Promotion économique ou promotion de la vie ?

À la veille d’une votation décisive, la Vallée de Joux apparaît comme le dernier espace du canton à conquérir par les promoteurs industriels et immobiliers. Comme un horizon ultime qui fascine les politiciens rêvant d’extension économique sans fin.

Toutefois, ce projet de conquête oublie un fait essentiel : les jeux sont déjà faits, la cause est entendue. Notre destin est déterminé par une force infiniment plus grande que l’appât du gain ou l’esprit d’entreprise, une force née dans notre passé et qui engendre notre avenir, une force dont le nom est « crise environnementale ». Le futur de La Vallée n’est pas dans la construction, dans la promotion immobilière. Le futur de La Vallée est à construire en tenant compte de la crise environnementale et en pariant sur la séculaire créativité de Combiers dont la force est d’avoir toujours su tirer le meilleur parti de conditions climatiques difficiles. La grande beauté produite par l’industrie horlogère qui habite cette Vallée en est le fruit et le témoin.

Les Combiers connaissent intimement la crise environnementale. Ils voient passer les hélicoptères qui amènent de l’eau dans les pâturages, en été. Ils connaissent le souci des paysans qui prennent soin de ces pâturages depuis des décennies. Ils voient la forêt du Risoud se dessécher. Ils s’inquiètent que la plus grande forêt d’une seul tenant de Suisse puisse un jour devenir le plus grand incendie d’un seul tenant de Suisse. Comme au Canada. J’ai même entendu un Combier dire que la Suisse ferait mieux d’acheter des Canadair plutôt que des F35 !

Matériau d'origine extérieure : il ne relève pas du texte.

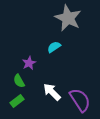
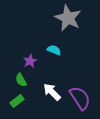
cyan semicircle: moved 3 px down; rotated 56 degrees clockwise
purple star: moved 1 px right, 2 px up
green semicircle: moved 2 px right, 1 px up
purple semicircle: moved 2 px up
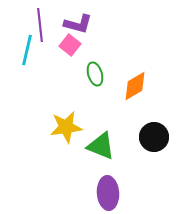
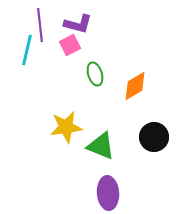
pink square: rotated 25 degrees clockwise
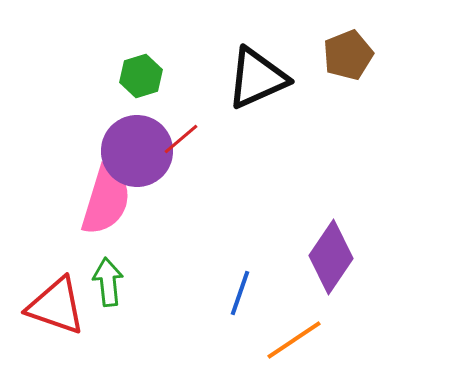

Quelle hypocrisie, par conséquent, que l’Association pour le Développement des Activités Économiques de la Vallée de Joux (ADAEV), qui pousse à accepter dans les urnes le Plan Directeur Régional des Zones d’Activités, adopte un logo vert pour promouvoir ses articles dans La Feuille ! 

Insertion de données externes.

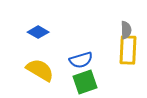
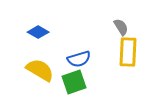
gray semicircle: moved 5 px left, 3 px up; rotated 30 degrees counterclockwise
yellow rectangle: moved 2 px down
blue semicircle: moved 2 px left, 1 px up
green square: moved 11 px left
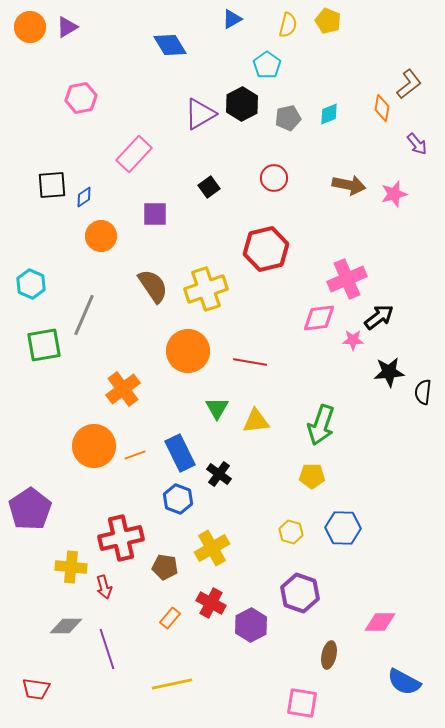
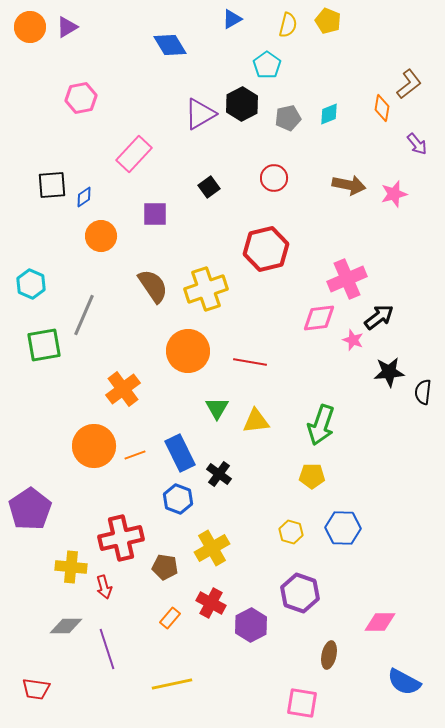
pink star at (353, 340): rotated 20 degrees clockwise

Selon Météo Suisse, selon le GIEC, sans décroissance économique déterminée et immédiate, la crise environnementale inscrit irrémédiablement la biosphère (la nature) sur une trajectoire de réchauffement climatique de trois à cinq degrés en 2100. Demain, donc ! 

Ce n’est donc pas l’avis de l’ADAEV qu’il faut entendre. Ce sont les constats et les actions de l’association de Protection des Eaux de la Haute-Vallée de l’Orbe (PEHVO) qu’il faut considérer. Ce sont les prévisions de Météo Suisse qu’il faut écouter. C’est à la géographie particulière du Jura qu’il faut penser avant de déposer un bulletin dans l’urne de cette prochaine votation décisive. Météo Suisse annonce, certes, que les pluies pourraient augmenter en hiver mais que les étés seront plus secs, les canicules plus longues et intenses. La géographie nous dit que le Jura est un merveilleux capteur de nuages et de pluie, mais que son calcaire ne conserve pas l’eau qu’il reçoit. Et qu’il recevra de moins en moins. Au contraire, il l’absorbe et la restitue à ses pieds, au Gros de Vaud et à la Franche-Comté. 

Par conséquent, pourquoi construire sans modération ? Votons pour la créativité, pour l’eau et pour la vie.